In the study, researchers found that by exposing beta amyloid proteins to THC, it reduced the levels of beta amyloid, stopped the inflammatory response from the nerve cells caused by beta amyloid and allowed the nerve sells to survive. Antonio Currais, a postdoctoral researcher and first author on the paper noted:
“Inflammation within the brain is a major component of the damage associated with Alzheimer’s disease, but it has always been assumed that this response was coming from immune-like cells in the brain, not the nerve cells themselves. When we were able to identify the molecular basis of the inflammatory response to amyloid beta, it became clear that THC-like compounds that the nerve cells make themselves may be involved in protecting the cells from dying.”
The take home from this article is that not only is there evidence that THC can slow the progression of AD, there is also some very exciting preliminary evidence that THC can also treat AD by reducing the levels of beta-amyloid plaques and the resulting inflammatory response which causes the death of brain cells and the resulting symptoms associated with AD.
Therefore, I strongly recommend a product with a healthy amount of THC such as the conventional indicas, hybrids and sativas or also the extract products such as the oils and tinctures. However, as noted, those products should have THC at a higher ratio than is standard for many of the more common maladies CBD oils are being used for.
Answer - MD
Alzheimer's can certainly be a devastating illness for both the patient and family, and since "traditional" medicines are often ineffective, it makes sense to try cannabis therapy. THC and CBD, the 2 most prominent active ingredients in cannabis, have quite different effects and are often used in combination for a more balanced effect. The product you choose will somewhat depend upon what symptoms you are looking to treat, and daytime vs. nighttime use for instance. CBD by itself does not have known intoxicating/psychoactive effects, and can have a calming effect in those suffering from anxiety/agitation. THC could be useful to help stimulate appetite and induce sleep, but also has psychoactive effects that can be difficult to predict for a patient who could already be suffering from distressing mental dysfunction.
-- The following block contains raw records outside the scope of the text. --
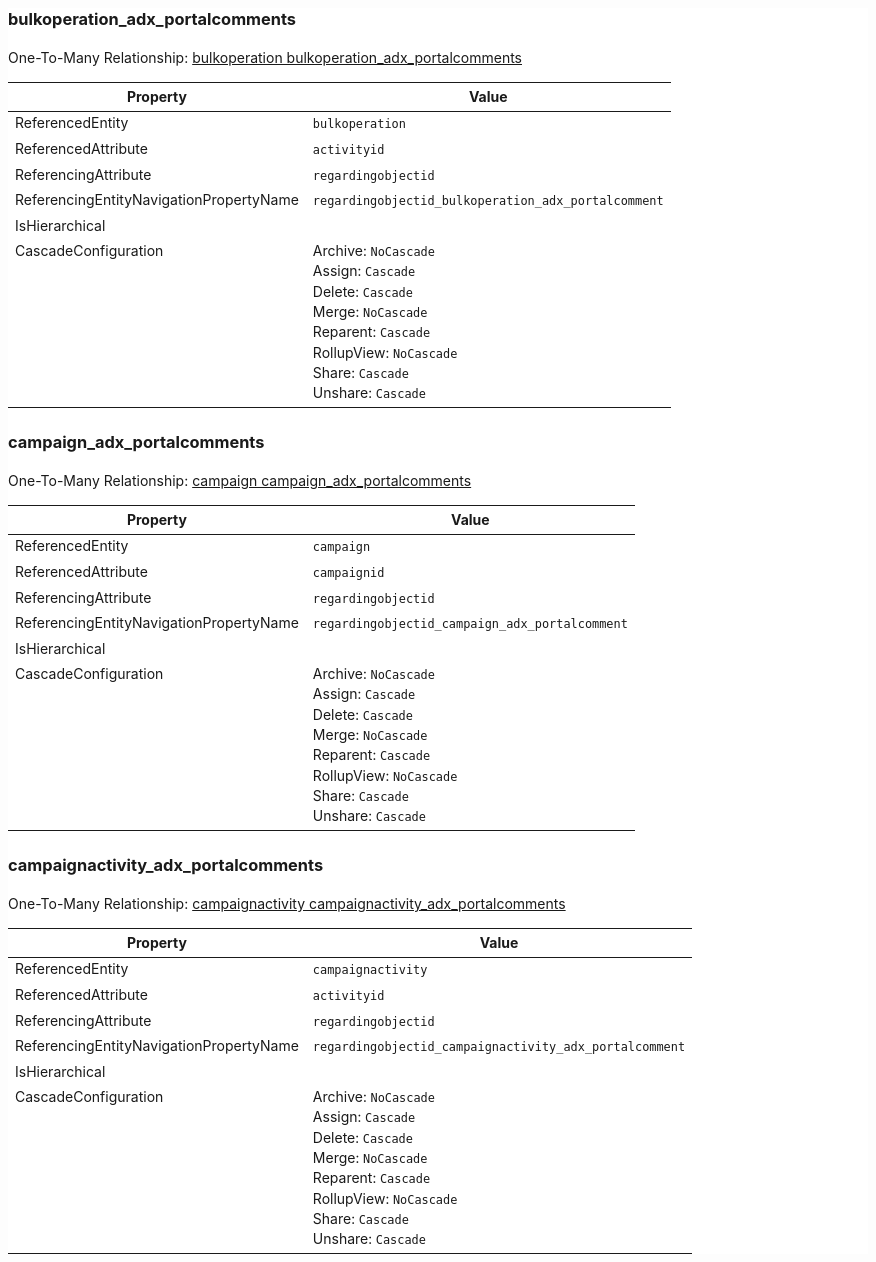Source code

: ### <a name="BKMK_bulkoperation_adx_portalcomments"></a> bulkoperation_adx_portalcomments

One-To-Many Relationship: [bulkoperation bulkoperation_adx_portalcomments](bulkoperation.md#BKMK_bulkoperation_adx_portalcomments)

|Property|Value|
|---|---|
|ReferencedEntity|`bulkoperation`|
|ReferencedAttribute|`activityid`|
|ReferencingAttribute|`regardingobjectid`|
|ReferencingEntityNavigationPropertyName|`regardingobjectid_bulkoperation_adx_portalcomment`|
|IsHierarchical||
|CascadeConfiguration|Archive: `NoCascade`<br />Assign: `Cascade`<br />Delete: `Cascade`<br />Merge: `NoCascade`<br />Reparent: `Cascade`<br />RollupView: `NoCascade`<br />Share: `Cascade`<br />Unshare: `Cascade`|

### <a name="BKMK_campaign_adx_portalcomments"></a> campaign_adx_portalcomments

One-To-Many Relationship: [campaign campaign_adx_portalcomments](campaign.md#BKMK_campaign_adx_portalcomments)

|Property|Value|
|---|---|
|ReferencedEntity|`campaign`|
|ReferencedAttribute|`campaignid`|
|ReferencingAttribute|`regardingobjectid`|
|ReferencingEntityNavigationPropertyName|`regardingobjectid_campaign_adx_portalcomment`|
|IsHierarchical||
|CascadeConfiguration|Archive: `NoCascade`<br />Assign: `Cascade`<br />Delete: `Cascade`<br />Merge: `NoCascade`<br />Reparent: `Cascade`<br />RollupView: `NoCascade`<br />Share: `Cascade`<br />Unshare: `Cascade`|

### <a name="BKMK_campaignactivity_adx_portalcomments"></a> campaignactivity_adx_portalcomments

One-To-Many Relationship: [campaignactivity campaignactivity_adx_portalcomments](campaignactivity.md#BKMK_campaignactivity_adx_portalcomments)

|Property|Value|
|---|---|
|ReferencedEntity|`campaignactivity`|
|ReferencedAttribute|`activityid`|
|ReferencingAttribute|`regardingobjectid`|
|ReferencingEntityNavigationPropertyName|`regardingobjectid_campaignactivity_adx_portalcomment`|
|IsHierarchical||
|CascadeConfiguration|Archive: `NoCascade`<br />Assign: `Cascade`<br />Delete: `Cascade`<br />Merge: `NoCascade`<br />Reparent: `Cascade`<br />RollupView: `NoCascade`<br />Share: `Cascade`<br />Unshare: `Cascade`|
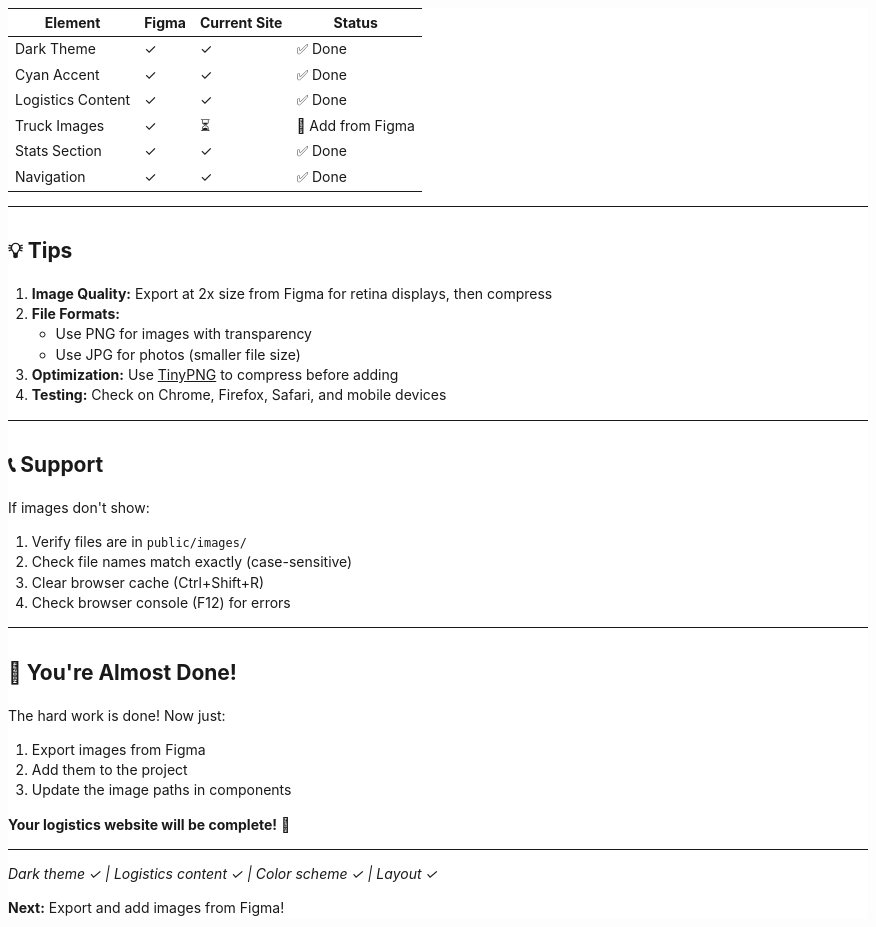 | Element | Figma | Current Site | Status |
|---------|-------|--------------|--------|
| Dark Theme | ✓ | ✓ | ✅ Done |
| Cyan Accent | ✓ | ✓ | ✅ Done |
| Logistics Content | ✓ | ✓ | ✅ Done |
| Truck Images | ✓ | ⏳ | 📸 Add from Figma |
| Stats Section | ✓ | ✓ | ✅ Done |
| Navigation | ✓ | ✓ | ✅ Done |

---

## 💡 Tips

1. **Image Quality:** Export at 2x size from Figma for retina displays, then compress
2. **File Formats:** 
   - Use PNG for images with transparency
   - Use JPG for photos (smaller file size)
3. **Optimization:** Use [TinyPNG](https://tinypng.com) to compress before adding
4. **Testing:** Check on Chrome, Firefox, Safari, and mobile devices

---

## 📞 Support

If images don't show:
1. Verify files are in `public/images/`
2. Check file names match exactly (case-sensitive)
3. Clear browser cache (Ctrl+Shift+R)
4. Check browser console (F12) for errors

---

## 🎉 You're Almost Done!

The hard work is done! Now just:
1. Export images from Figma
2. Add them to the project
3. Update the image paths in components

**Your logistics website will be complete!** 🚛

---

*Dark theme ✓ | Logistics content ✓ | Color scheme ✓ | Layout ✓*

**Next:** Export and add images from Figma!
You would want to start with a small dose of THC, 2.5 mg or less, and increase only as tolerated. If you choose to use a THC-containing product, it would be wise to make sure it is combined with CBD to help mitigate side effects. In preliminary studies, cannabis shows promise in slowing Alzheimer's plaque deposits, so in addition to relieving the symptoms of Alzheimer's, cannabis may also be able to slow underlying disease progression. We wish you the best of luck in pursuing this therapy, and as other physicians have mentioned, it's wise to make sure you have extra help on hand and keep close notes of the medication effects.
Answer - Dr. Cheryl Bugailiskis
There was a study performed that showed promising results for Alzheimers resulting in a decrease in Alzheimer plaques. I would recommend a CBD:THC ratio of 20:1 twice daily every day. Any ratio of CBD:THC >10:1 will not make you "high." It will take about 2-3 weeks for full efficacy. Titrate your dose up as you see fit as you will build tolerance (1 drop twice daily, may increase to 2 drops twice daily for instance and more). This ratio also helps with decreasing aggression as seen with autistic children and is also used for anxiety, depression and muscle tension. For aggression, you may use it every 3-6 hours as needed on top of twice daily.
Answer - judahhanh
I agree with the other answers that say CBD. From the research I've done, CBD can be useful. I found some research here that might be useful, as well as some more medical studies from NCBI.